+++ Textabschnitt +++
Fein ist, dass Mozart am Scheitelpunkt der Entwicklung der Opernform lebte. Mit seinen Meisterwerken hat er dazu beigetragen, die Psychologie zu erfinden und gleichzeitig das Musiktheater als deren wahren Hort zu etablieren.
Als junger Mann aber bereicherte er die alte barocke Huldigungsoper mit letzten, schönen Stücken. Diese bleiben in aller Regel von Deutungsversuchen der Regietheater-Pfründner verschont.

Nichts ist ja einfacher, als beispielsweise den brisanten Disput zwischen einem Grafen und dessen Kammerdiener ins Sozialpolitische zu verkleinern. (Herunterbrechen war nicht von ungefähr eine Zeit lang ein Lieblingswort der Managerkaste, deren künstlerische Stellvertreter auf Erden ja die Regisseure sind.)

Das nur nebenbei. Es fiel mir ein, weil man in Salzburg „Il re pastore“ konzertant vorstellte. So wie es angekündigt war, stimmte das zwar auch wieder nicht. Man vermied jeglichen Kulissenzauber, borgte sich aber von der Zürcher Produktion Kostüme – und wohl auch Interaktionen zwischen den handelnden Personen, die dadurch doch wieder zu echten handelnden Personen wurden und nicht zu Konzertsängern – wie anno 1775 bei der Uraufführung.
+++ Auszüge aus Datensätzen +++
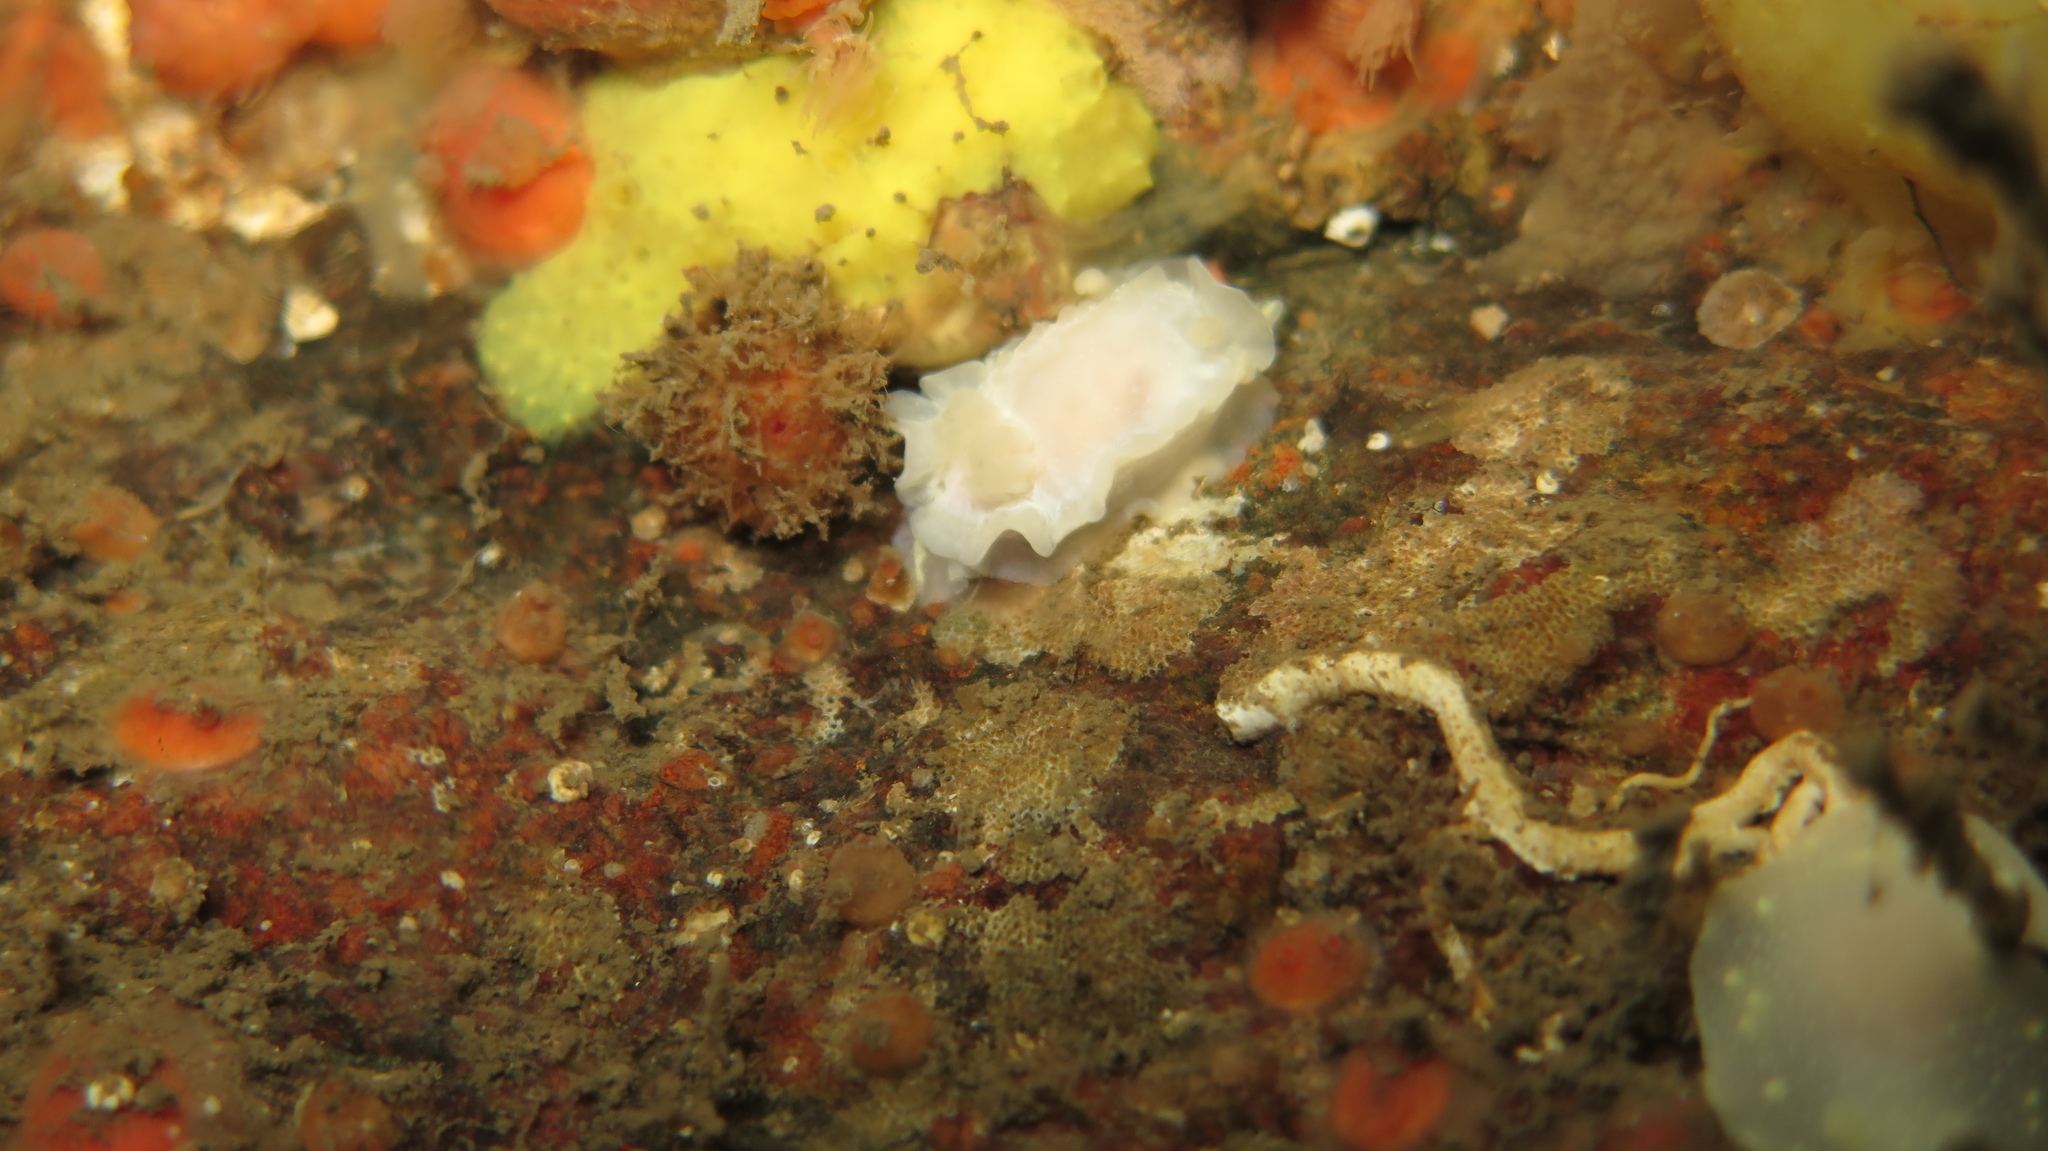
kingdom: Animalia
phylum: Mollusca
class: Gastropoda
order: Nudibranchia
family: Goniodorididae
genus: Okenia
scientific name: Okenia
+++
+++ Auszüge aus Datensätzen +++
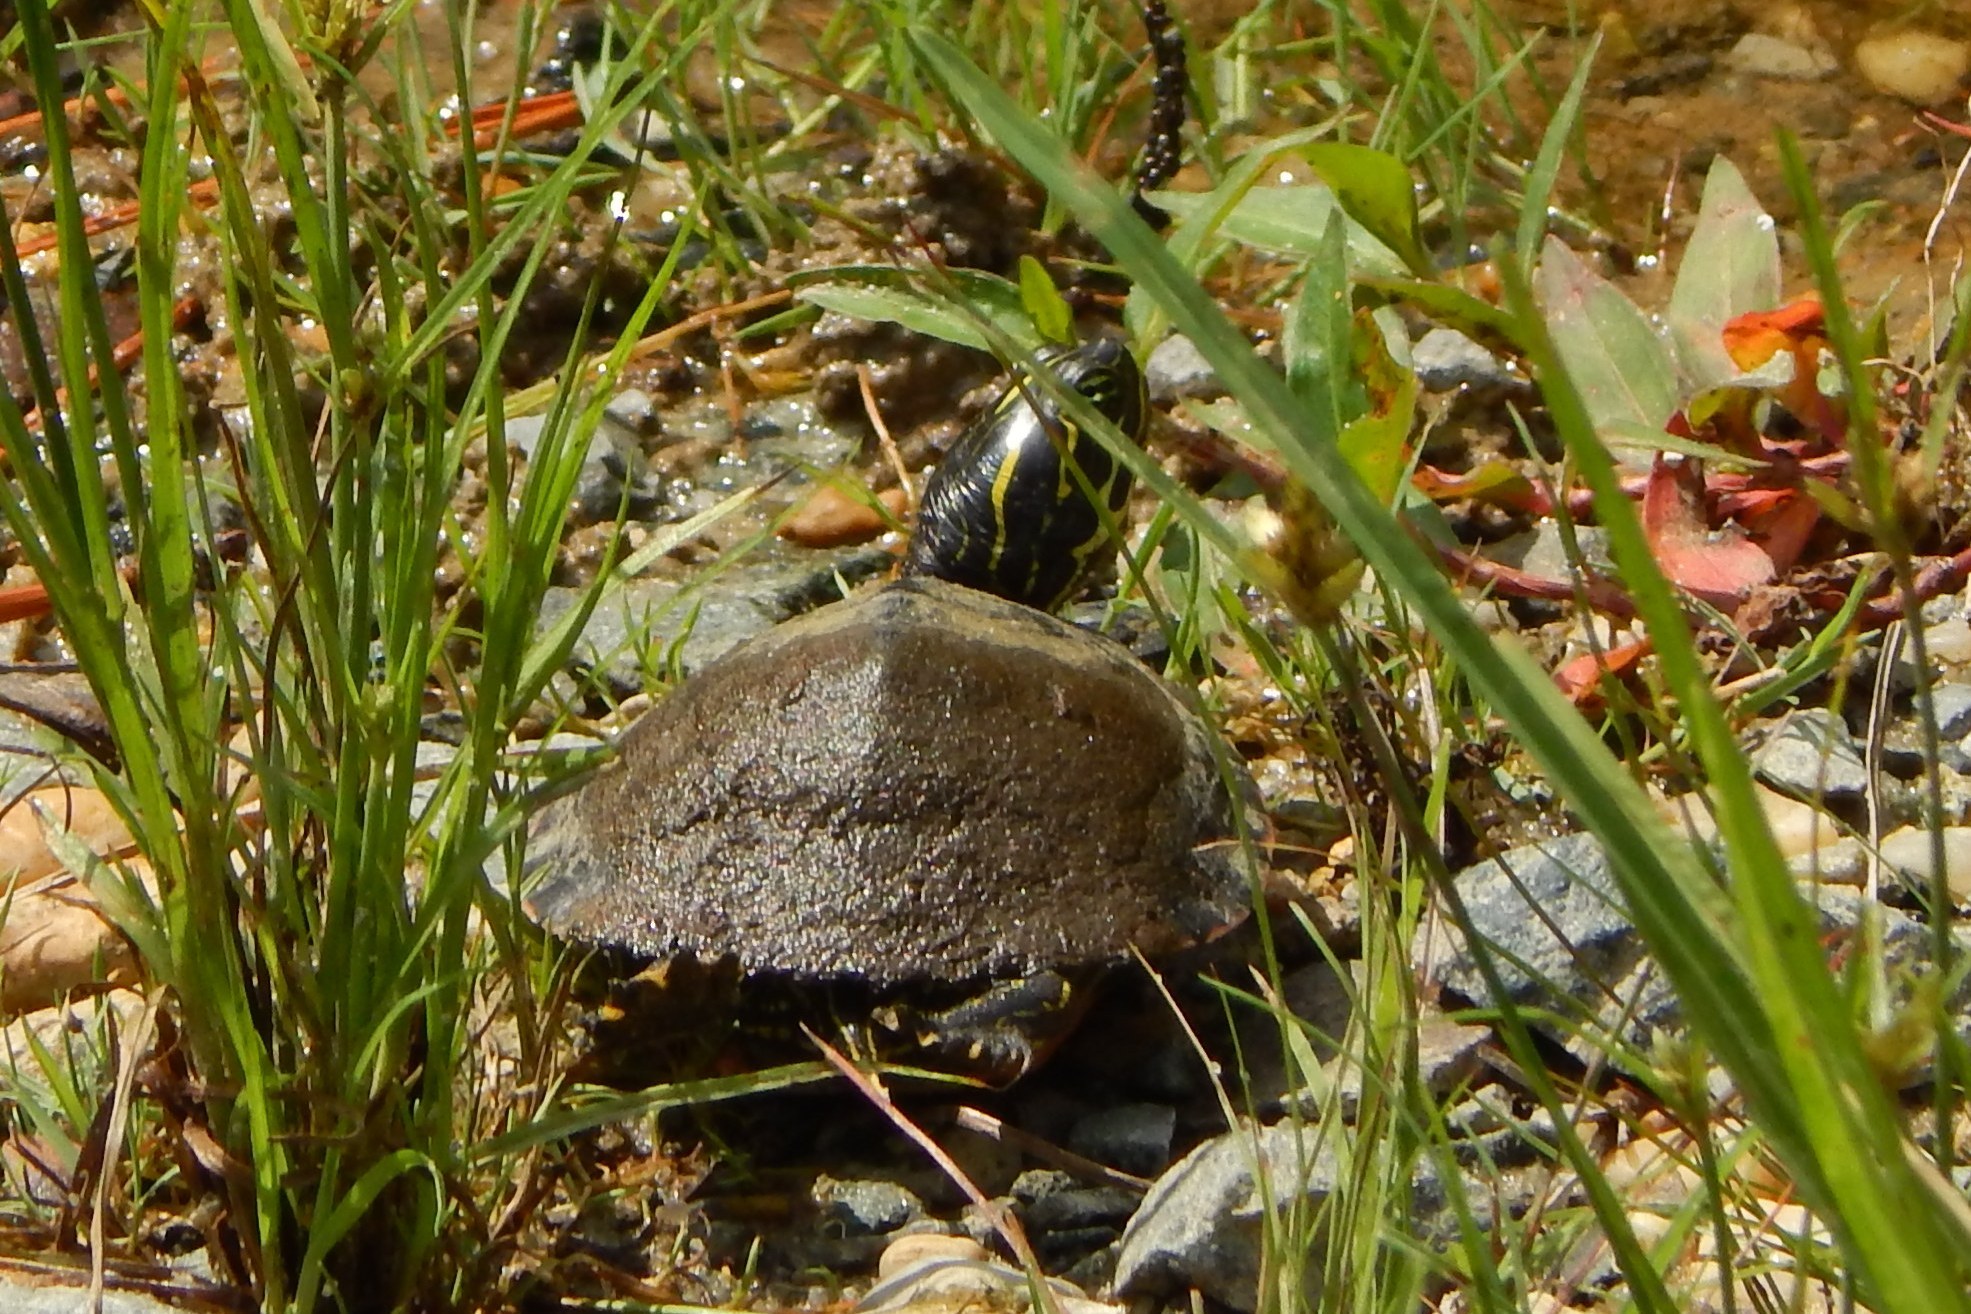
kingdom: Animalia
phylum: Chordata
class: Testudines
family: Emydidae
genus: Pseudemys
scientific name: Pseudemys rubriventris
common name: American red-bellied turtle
+++
| Aufgabe |
Geben Sie den Textabschnitt über Mozarts Opern von „Das nur nebenbei.“ bis einschließlich „bei der Uraufführung.“ wortgetreu wieder. Die Auflistungen stammen aus einer anderen Quelle.

| Schriftliche Antwort |
Das nur nebenbei. Es fiel mir ein, weil man in Salzburg „Il re pastore“ konzertant vorstellte. So wie es angekündigt war, stimmte das zwar auch wieder nicht. Man vermied jeglichen Kulissenzauber, borgte sich aber von der Zürcher Produktion Kostüme – und wohl auch Interaktionen zwischen den handelnden Personen, die dadurch doch wieder zu echten handelnden Personen wurden und nicht zu Konzertsängern – wie anno 1775 bei der Uraufführung.